Posted by Faxing Wang on July 14, 2020

zoom was a minority commercial video meeting software until COVID-19 has became worldwide pandemic. Employees from a variety of companies have been working from home for the last couple of months. It is exactly the time that zoom has become popular due to the following three points:

  • easy to use, simply click mouse and share a link you can arrange a meeting.
  • easy to set up, zoom will set you up and prepare everything you need to hold a meeting
  • Free to start a meeting(under 100 people). THAT is the core competitiveness of this product. Public organizations such as civil service, universities, and NGOs use zoom to hold a meeting. Meanwhile, so many people use it for personal purposes. Because at that time there are no other products with good quality and free in the market.

Surprising and expected, a software suddenly being used explosively can be a disaster, not only for the software user but also for the software vendor. The critical problem for this situation is that the small vendor doesn’t prepare well and compare to functionalities of the software they don’t usually take security and privacy at all, even give not shit about security.
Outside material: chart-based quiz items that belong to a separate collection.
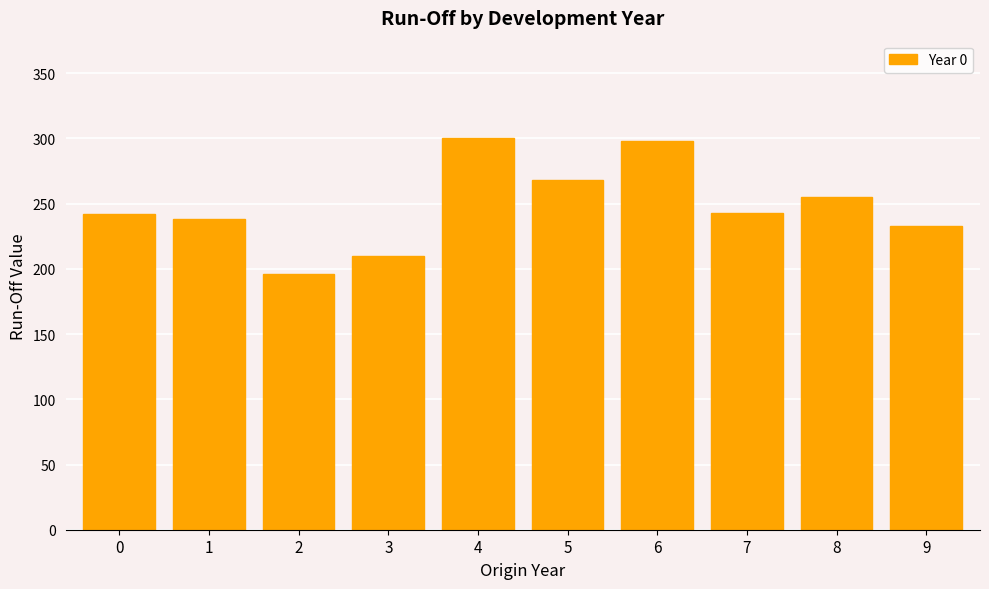

What is the smallest value displayed?

196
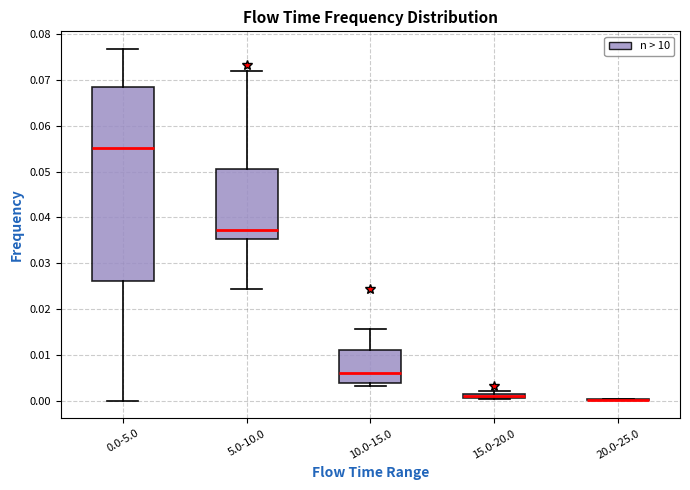

Where is the lower edge of the box for 5.0-10.0 on the y-axis? The values are not printed on the chart, so give them approximately, as read against the axis.

0.035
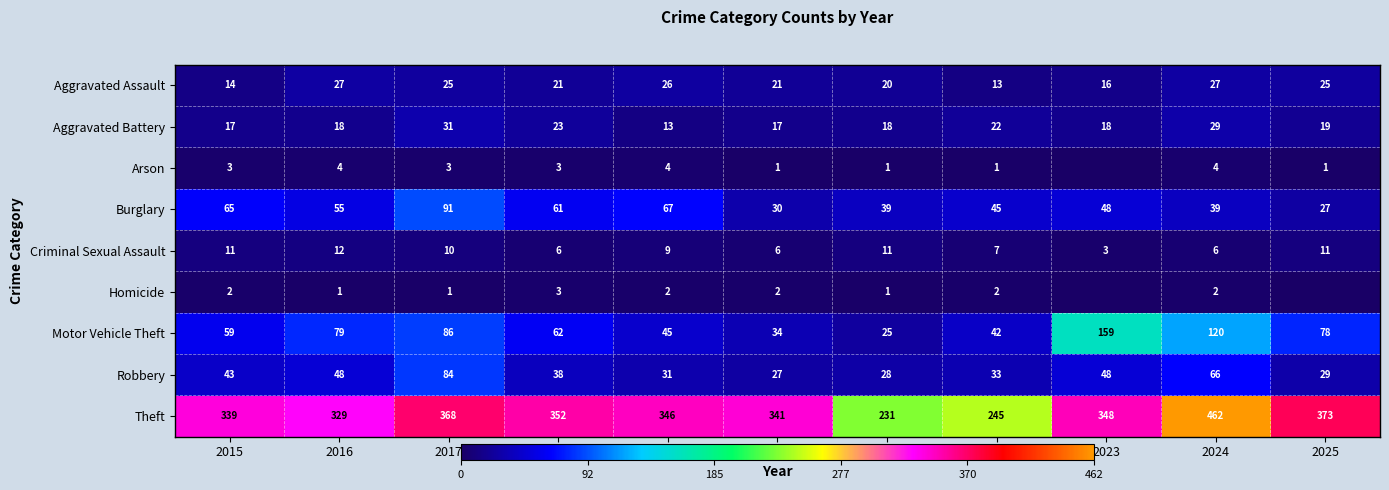

What is the approximate value of Burglary at 2017?

91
As Bruce Scheider concluded:

bad privacy practice: zoom collects it’s users’ data for profit in a sneak way and seems to clean that up before someone started noticing it. Dr. Searls noticed that on the web page of zoom there are astonishing amounts of third-party trackers on this website. Furthermore, zoom on iPhones were caught to send personal data to Facebook even the user didn’t have a Facebook account.
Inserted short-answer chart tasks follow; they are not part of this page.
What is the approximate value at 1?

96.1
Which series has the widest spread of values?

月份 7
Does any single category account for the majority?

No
bad security practice. It’s not fair to criticize that zoom did not take security at all. zoom desktop version utilizes AES-ECB to encrypt traffic link which means that everything on servers of zoom is in plaintext. lack of end-to-end encryption and use CBC mode indicates that there is no one in this company understands cryptography.

bad configuration: zoom provides many options for its users, but the default configuration is terrible. The default length of meeting IDs is short and predictable, everyone can beak into a random meeting by simply random trial and surprisingly there is NONE access control of entering a meeting.

But to be fair we cannot blame on zoom otherwise it’s too harsh for a startup company, their primary goal is undoubtedly to realize video conference service in high quality. Still, it’s a bloody demonstration that severe security flaws could be the grave of a product. when bells ring, Thomas Gray begins to sing the song of ALL the research efforts of crypto and privacy-preserving.

Once again, it’s hard to deny that Real-world crypto could be a disaster which for an illusional sense of security.